After the death of the lord chancellor, Gardiner, on 12 November 1555, Mary proposed to confer on Thirlby the vacant office, but Philip objected, and Archbishop Heath was appointed. In January 1555–6 Thirlby took a part in the degradation of his old friend Archbishop Cranmer. "He was observed to weep much all the while; he protested to Cranmer that it was the most sorrowful action of his whole life, and acknowledged the great love and friendship that had been between them; and that no earthly consideration but the queen's command could have induced him to come and do what they were then about." On 22 March following he was one of the seven bishops who assisted at the consecration of Cardinal Pole as archbishop of Canterbury. In 1556 he was appointed to receive Osep Napea Gregoriwitch (ru), ambassador from the emperor of Russia. Thirlby appears to have sanctioned the burning of John Hullier for heresy in 1556, but only two others, William Wolsey and Robert Pygot of Wisbech, suffered death in his diocese on account of their religion, and it has been said that "Thirleby was in no way interested therein; but the guilt thereof must be shared between Dr. Fuller, the chancellor, and other commissioners." In April 1558 Thirlby was sent to the north to inquire the cause of the quarrel between the Earls of Northumberland and Westmoreland. He and Dr. Nicholas Wotton were Queen Mary's commissioners to treat with France respecting the restoration of Calais and the conclusion of peace. Queen Elizabeth I sent a new commission to them at Cambray in January 1558–9, and instructed the Earl of Arundel to act in conjunction with them. The commissioners succeeded in concluding peace, and returned home in April 1559. The queen is said to have cast upon Thirlby the entire blame of the eventual loss of Calais. Queen Mary had appointed him one of her executors.
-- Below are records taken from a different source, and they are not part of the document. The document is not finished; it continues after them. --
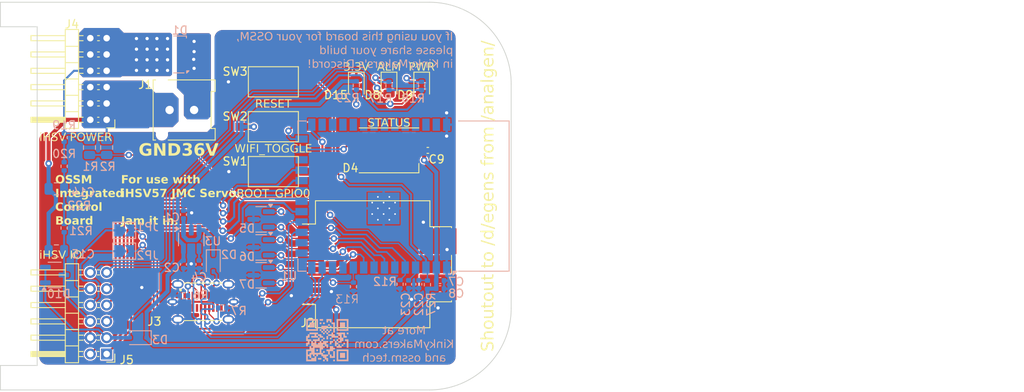
<source format=kicad_pcb>
(kicad_pcb
	(version 20240108)
	(generator "pcbnew")
	(generator_version "8.0")
	(general
		(thickness 1.6)
		(legacy_teardrops no)
	)
	(paper "A4")
	(layers
		(0 "F.Cu" signal)
		(31 "B.Cu" signal)
		(32 "B.Adhes" user "B.Adhesive")
		(33 "F.Adhes" user "F.Adhesive")
		(34 "B.Paste" user)
		(35 "F.Paste" user)
		(36 "B.SilkS" user "B.Silkscreen")
		(37 "F.SilkS" user "F.Silkscreen")
		(38 "B.Mask" user)
		(39 "F.Mask" user)
		(40 "Dwgs.User" user "User.Drawings")
		(41 "Cmts.User" user "User.Comments")
		(42 "Eco1.User" user "User.Eco1")
		(43 "Eco2.User" user "User.Eco2")
		(44 "Edge.Cuts" user)
		(45 "Margin" user)
		(46 "B.CrtYd" user "B.Courtyard")
		(47 "F.CrtYd" user "F.Courtyard")
		(48 "B.Fab" user)
		(49 "F.Fab" user)
		(50 "User.1" user)
		(51 "User.2" user)
		(52 "User.3" user)
		(53 "User.4" user)
		(54 "User.5" user)
		(55 "User.6" user)
		(56 "User.7" user)
		(57 "User.8" user)
		(58 "User.9" user)
	)
	(setup
		(stackup
			(layer "F.SilkS"
				(type "Top Silk Screen")
			)
			(layer "F.Paste"
				(type "Top Solder Paste")
			)
			(layer "F.Mask"
				(type "Top Solder Mask")
				(thickness 0.01)
			)
			(layer "F.Cu"
				(type "copper")
				(thickness 0.035)
			)
			(layer "dielectric 1"
				(type "core")
				(thickness 1.51)
				(material "FR4")
				(epsilon_r 4.5)
				(loss_tangent 0.02)
			)
			(layer "B.Cu"
				(type "copper")
				(thickness 0.035)
			)
			(layer "B.Mask"
				(type "Bottom Solder Mask")
				(thickness 0.01)
			)
			(layer "B.Paste"
				(type "Bottom Solder Paste")
			)
			(layer "B.SilkS"
				(type "Bottom Silk Screen")
			)
			(copper_finish "None")
			(dielectric_constraints no)
		)
		(pad_to_mask_clearance 0)
		(allow_soldermask_bridges_in_footprints no)
		(pcbplotparams
			(layerselection 0x00010fc_ffffffff)
			(plot_on_all_layers_selection 0x0000000_00000000)
			(disableapertmacros no)
			(usegerberextensions no)
			(usegerberattributes yes)
			(usegerberadvancedattributes yes)
			(creategerberjobfile yes)
			(dashed_line_dash_ratio 12.000000)
			(dashed_line_gap_ratio 3.000000)
			(svgprecision 6)
			(plotframeref no)
			(viasonmask no)
			(mode 1)
			(useauxorigin no)
			(hpglpennumber 1)
			(hpglpenspeed 20)
			(hpglpendiameter 15.000000)
			(pdf_front_fp_property_popups yes)
			(pdf_back_fp_property_popups yes)
			(dxfpolygonmode yes)
			(dxfimperialunits yes)
			(dxfusepcbnewfont yes)
			(psnegative no)
			(psa4output no)
			(plotreference yes)
			(plotvalue yes)
			(plotfptext yes)
			(plotinvisibletext no)
			(sketchpadsonfab no)
			(subtractmaskfromsilk no)
			(outputformat 1)
			(mirror no)
			(drillshape 0)
			(scaleselection 1)
			(outputdirectory "production/")
		)
	)
	(net 0 "")
	(net 1 "+3.3V")
	(net 2 "unconnected-(U1-IO46-Pad16)")
	(net 3 "+36V")
	(net 4 "Net-(D8-K)")
	(net 5 "Net-(D9-K)")
	(net 6 "unconnected-(U1-IO47-Pad24)")
	(net 7 "unconnected-(U1-IO3-Pad15)")
	(net 8 "unconnected-(U1-IO35-Pad28)")
	(net 9 "unconnected-(U1-IO36-Pad29)")
	(net 10 "unconnected-(U1-IO37-Pad30)")
	(net 11 "unconnected-(U1-IO8-Pad12)")
	(net 12 "unconnected-(U1-IO1-Pad39)")
	(net 13 "unconnected-(U1-IO2-Pad38)")
	(net 14 "unconnected-(U1-IO18-Pad11)")
	(net 15 "VBUS")
	(net 16 "Net-(D2-A)")
	(net 17 "IO_???")
	(net 18 "MOT_CON_V")
	(net 19 "IO_3V")
	(net 20 "unconnected-(D4-BIN-Pad6)")
	(net 21 "unconnected-(D4-DOUT-Pad3)")
	(net 22 "unconnected-(D4-VCC-Pad1)")
	(net 23 "IO_LED_ALM")
	(net 24 "IO_LED_PWR")
	(net 25 "/USB_D+")
	(net 26 "/USB_D-")
	(net 27 "IO_ENA")
	(net 28 "IO_PED")
	(net 29 "IO_GND")
	(net 30 "IO_DIR")
	(net 31 "IO_PUL")
	(net 32 "IO_TX")
	(net 33 "IO_ALM")
	(net 34 "IO_RX")
	(net 35 "MOT_CON_GND")
	(net 36 "unconnected-(U1-IO41-Pad34)")
	(net 37 "unconnected-(U1-IO39-Pad32)")
	(net 38 "ESP_MOTOR_V")
	(net 39 "unconnected-(U1-IO40-Pad33)")
	(net 40 "ESP_EN")
	(net 41 "unconnected-(U1-IO42-Pad35)")
	(net 42 "ESP_IO0")
	(net 43 "unconnected-(U1-IO38-Pad31)")
	(net 44 "ESP_RXD")
	(net 45 "ESP_TXD")
	(net 46 "RGB_LED")
	(net 47 "ESP_IO_RXD")
	(net 48 "ESP_IO_TXD")
	(net 49 "ESP_REM_I2C_SDA")
	(net 50 "ESP_REM_POT")
	(net 51 "ESP_REM_ENCODER_A")
	(net 52 "ESP_REM_I2C_SCL")
	(net 53 "ESP_REM_ENCODER_SW")
	(net 54 "ESP_REM_ENCODER_B")
	(net 55 "unconnected-(J3-RX1+-PadB11)")
	(net 56 "unconnected-(J3-TX1--PadA3)")
	(net 57 "unconnected-(J3-TX1+-PadA2)")
	(net 58 "unconnected-(J3-TX2+-PadB2)")
	(net 59 "unconnected-(J3-TX2--PadB3)")
	(net 60 "unconnected-(J3-RX2+-PadA11)")
	(net 61 "unconnected-(J3-RX1--PadB10)")
	(net 62 "unconnected-(J3-RX2--PadA10)")
	(net 63 "ESP_WIFI_SWITCH")
	(net 64 "Net-(J3-CC1)")
	(net 65 "unconnected-(J3-SBU2-PadB8)")
	(net 66 "unconnected-(J3-SBU1-PadA8)")
	(net 67 "Net-(J3-CC2)")
	(net 68 "Net-(C14-Pad1)")
	(net 69 "Net-(R19-Pad2)")
	(net 70 "Net-(U3-BYP)")
	(net 71 "Net-(D15-A)")
	(footprint "Connector_PinHeader_2.00mm:PinHeader_2x06_P2.00mm_Horizontal" (layer "F.Cu") (at 100.8 101 180))
	(footprint "LED_SMD:LED_WS2812_PLCC6_5.0x5.0mm_P1.6mm" (layer "F.Cu") (at 135.35 104.75 180))
	(footprint "Connector_PinHeader_2.00mm:PinHeader_2x06_P2.00mm_Horizontal" (layer "F.Cu") (at 100.8 129.7 180))
	(footprint "OSSM:SW_SPST_HRO_K2-1107ST" (layer "F.Cu") (at 121.2 101.85 180))
	(footprint "OSSM:RJ45_TE_1-338088-3_Vertical_Top_Entry" (layer "F.Cu") (at 133.35 118.7 180))
	(footprint "OSSM:USB_C_Receptacle_Molex_204711-0001" (layer "F.Cu") (at 112.6 123.3))
	(footprint "LED_SMD:LED_0805_2012Metric" (layer "F.Cu") (at 135.35 96.85 -90))
	(footprint "Connector_Molex:Molex_Micro-Fit_3.0_43045-0212_2x01_P3.00mm_Vertical" (layer "F.Cu") (at 111.5 99.8 -90))
	(footprint "LED_SMD:LED_0805_2012Metric" (layer "F.Cu") (at 131.35 96.85 -90))
	(footprint "Capacitor_SMD:C_0402_1005Metric" (layer "F.Cu") (at 140.1 104.75 180))
	(footprint "OSSM:SW_SPST_HRO_K2-1107ST" (layer "F.Cu") (at 121.2 96.35))
	(footprint "OSSM:SW_SPST_HRO_K2-1107ST" (layer "F.Cu") (at 121.2 107.35))
	(footprint "LED_SMD:LED_0805_2012Metric" (layer "F.Cu") (at 139.35 96.85 -90))
	(footprint "Resistor_SMD:R_0402_1005Metric" (layer "B.Cu") (at 114.95 124.05))
	(footprint "Capacitor_SMD:C_0402_1005Metric"
		(layer "B.Cu")
		(uuid "04210145-1801-4a0c-a8e6-9d7e78a50aac")
		(at 112.1 118.7125 -90)
		(descr "Capacitor SMD 0402 (1005 Metric), square (rectangular) end terminal, IPC_7351 nominal, (Body size source: IPC-SM-782 page 76, https://www.pcb-3d.com/wordpress/wp-content/uploads/ipc-sm-782a_amendment_1_and_2.pdf), generated with kicad-footprint-generator")
		(tags "capacitor")
		(property "Reference" "C4"
			(at 0.9875 0 0)
			(layer "B.SilkS")
			(uuid "29298514-85d1-481f-9059-d6ddc09b73ab")
			(effects
				(font
					(size 1 1)
					(thickness 0.15)
				)
				(justify top mirror)
			)
		)
		(property "Value" "470pF"
			(at 0 -1.16 90)
			(layer "B.Fab")
			(uuid "924ba86f-7144-4885-a263-4df75b807f63")
			(effects
				(font
					(size 1 1)
					(thickness 0.15)
				)
				(justify mirror)
			)
		)
		(property "Footprint" "Capacitor_SMD:C_0402_1005Metric"
			(at 0 0 90)
			(unlocked yes)
			(layer "B.Fab")
			(hide yes)
			(uuid "9ba1c7d0-2634-480f-bcd8-03b84ad25475")
			(effects
				(font
					(size 1.27 1.27)
					(thickness 0.15)
				)
				(justify mirror)
			)
		)
		(property "Datasheet" ""
			(at 0 0 90)
			(unlocked yes)
			(lay
... [971889 chars truncated]
</source>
On the assembling of Queen Elizabeth's first parliament Thirlby sent his proxy, he being then absent on his embassy in France. On 17 April 1559 the bill for restoring ecclesiastical jurisdiction to the crown was committed to him and other peers. He opposed this measure on the third reading. He also dissented from the bill for uniformity of common prayer. He refused to take the oath of supremacy, and for this reason he and Archbishop Heath were deposed from their sees on 5 July 1559 at the lord-treasurer's house in Broad Street.

According to Bentham, Thirlby was a considerable benefactor to the see of Ely because by his interest he procured from the crown for himself and his successors the patronage of the prebends in the cathedral; but Dr. Cox, his immediate successor, asserted that although Thirlby received £500 from Bishop Goodrich's executors for dilapidations, he left his houses, bridges, lodes, rivers, causeways, and banks, in great ruin and decay, and spoiled the see of a stock of one thousand marks, which his predecessors had enjoyed since the reign of Edward III. He also alleged that Thirlby never came into his diocese.

After his deprivation Thirlby had his liberty for some time, but in consequence of his persisting in preaching against the Reformation, he was on 3 June 1560 committed to the Tower, and on 25 February 1560–1 he was excommunicated. In September 1563 he was removed from the Tower on account of the plague to Archbishop Parker's house at Beaksbourne. In June 1564 he was transferred to Lambeth Palace, and Parker, who is said to have treated Thirlby with great courtesy and respect, even permitted him to lodge for some time at the house of one Mrs. Blackwell in Blackfriars. He died in Lambeth Palace on 26 August 1570. He was buried on the 28th in the chancel of Lambeth church, under a stone with a brief Latin inscription in brass. In making a grave for the burial of Archbishop Cornwallis in March 1783, the body of Bishop Thirlby was discovered in his coffin, in a great measure undecayed, as was the clothing. The corpse had a cap on its head and a hat under its arm. His portrait is in the print of the delivery of the charter of Bridewell.